Turn the data into a JSON array of strings, one string per line, and leave out any blank lines.

::::::

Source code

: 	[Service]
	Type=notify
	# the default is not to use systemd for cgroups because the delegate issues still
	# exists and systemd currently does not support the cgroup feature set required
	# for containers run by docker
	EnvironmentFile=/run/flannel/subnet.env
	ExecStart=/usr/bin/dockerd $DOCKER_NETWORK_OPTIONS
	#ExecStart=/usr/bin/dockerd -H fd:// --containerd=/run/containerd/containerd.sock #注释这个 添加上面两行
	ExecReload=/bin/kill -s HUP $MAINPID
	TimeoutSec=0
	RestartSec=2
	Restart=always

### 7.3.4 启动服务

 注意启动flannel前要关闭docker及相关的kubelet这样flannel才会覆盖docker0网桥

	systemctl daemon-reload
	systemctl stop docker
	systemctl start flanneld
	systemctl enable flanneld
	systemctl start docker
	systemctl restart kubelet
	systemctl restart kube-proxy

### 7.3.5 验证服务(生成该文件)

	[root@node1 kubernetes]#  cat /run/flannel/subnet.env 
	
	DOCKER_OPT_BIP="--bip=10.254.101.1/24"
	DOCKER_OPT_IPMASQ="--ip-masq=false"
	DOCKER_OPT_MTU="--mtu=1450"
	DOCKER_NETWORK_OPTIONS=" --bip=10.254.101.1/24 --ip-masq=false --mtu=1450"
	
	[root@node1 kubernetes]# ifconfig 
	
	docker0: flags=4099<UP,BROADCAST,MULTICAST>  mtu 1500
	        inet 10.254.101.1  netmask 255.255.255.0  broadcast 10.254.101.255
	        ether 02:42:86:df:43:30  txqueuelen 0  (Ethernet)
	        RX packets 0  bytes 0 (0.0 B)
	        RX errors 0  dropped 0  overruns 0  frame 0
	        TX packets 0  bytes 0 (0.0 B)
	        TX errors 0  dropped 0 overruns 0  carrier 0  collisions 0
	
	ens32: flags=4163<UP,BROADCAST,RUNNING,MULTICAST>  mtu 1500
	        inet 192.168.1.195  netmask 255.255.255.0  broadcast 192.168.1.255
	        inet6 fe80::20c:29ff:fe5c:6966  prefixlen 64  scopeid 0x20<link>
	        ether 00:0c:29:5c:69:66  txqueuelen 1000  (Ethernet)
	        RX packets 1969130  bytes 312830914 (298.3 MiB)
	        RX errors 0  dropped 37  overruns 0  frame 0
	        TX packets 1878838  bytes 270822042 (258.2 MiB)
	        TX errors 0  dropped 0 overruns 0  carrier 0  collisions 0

::::::

# Solution to this task:
[
  "Source code",
  ": \t[Service]",
  "\tType=notify",
  "\t# the default is not to use systemd for cgroups because the delegate issues still",
  "\t# exists and systemd currently does not support the cgroup feature set required",
  "\t# for containers run by docker",
  "\tEnvironmentFile=/run/flannel/subnet.env",
  "\tExecStart=/usr/bin/dockerd $DOCKER_NETWORK_OPTIONS",
  "\t#ExecStart=/usr/bin/dockerd -H fd:// --containerd=/run/containerd/containerd.sock #注释这个 添加上面两行",
  "\tExecReload=/bin/kill -s HUP $MAINPID",
  "\tTimeoutSec=0",
  "\tRestartSec=2",
  "\tRestart=always",
  "### 7.3.4 启动服务",
  " 注意启动flannel前要关闭docker及相关的kubelet这样flannel才会覆盖docker0网桥",
  "\tsystemctl daemon-reload",
  "\tsystemctl stop docker",
  "\tsystemctl start flanneld",
  "\tsystemctl enable flanneld",
  "\tsystemctl start docker",
  "\tsystemctl restart kubelet",
  "\tsystemctl restart kube-proxy",
  "### 7.3.5 验证服务(生成该文件)",
  "\t[root@node1 kubernetes]#  cat /run/flannel/subnet.env ",
  "\tDOCKER_OPT_BIP=\"--bip=10.254.101.1/24\"",
  "\tDOCKER_OPT_IPMASQ=\"--ip-masq=false\"",
  "\tDOCKER_OPT_MTU=\"--mtu=1450\"",
  "\tDOCKER_NETWORK_OPTIONS=\" --bip=10.254.101.1/24 --ip-masq=false --mtu=1450\"",
  "\t[root@node1 kubernetes]# ifconfig ",
  "\tdocker0: flags=4099<UP,BROADCAST,MULTICAST>  mtu 1500",
  "\t        inet 10.254.101.1  netmask 255.255.255.0  broadcast 10.254.101.255",
  "\t        ether 02:42:86:df:43:30  txqueuelen 0  (Ethernet)",
  "\t        RX packets 0  bytes 0 (0.0 B)",
  "\t        RX errors 0  dropped 0  overruns 0  frame 0",
  "\t        TX packets 0  bytes 0 (0.0 B)",
  "\t        TX errors 0  dropped 0 overruns 0  carrier 0  collisions 0",
  "\tens32: flags=4163<UP,BROADCAST,RUNNING,MULTICAST>  mtu 1500",
  "\t        inet 192.168.1.195  netmask 255.255.255.0  broadcast 192.168.1.255",
  "\t        inet6 fe80::20c:29ff:fe5c:6966  prefixlen 64  scopeid 0x20<link>",
  "\t        ether 00:0c:29:5c:69:66  txqueuelen 1000  (Ethernet)",
  "\t        RX packets 1969130  bytes 312830914 (298.3 MiB)",
  "\t        RX errors 0  dropped 37  overruns 0  frame 0",
  "\t        TX packets 1878838  bytes 270822042 (258.2 MiB)",
  "\t        TX errors 0  dropped 0 overruns 0  carrier 0  collisions 0"
]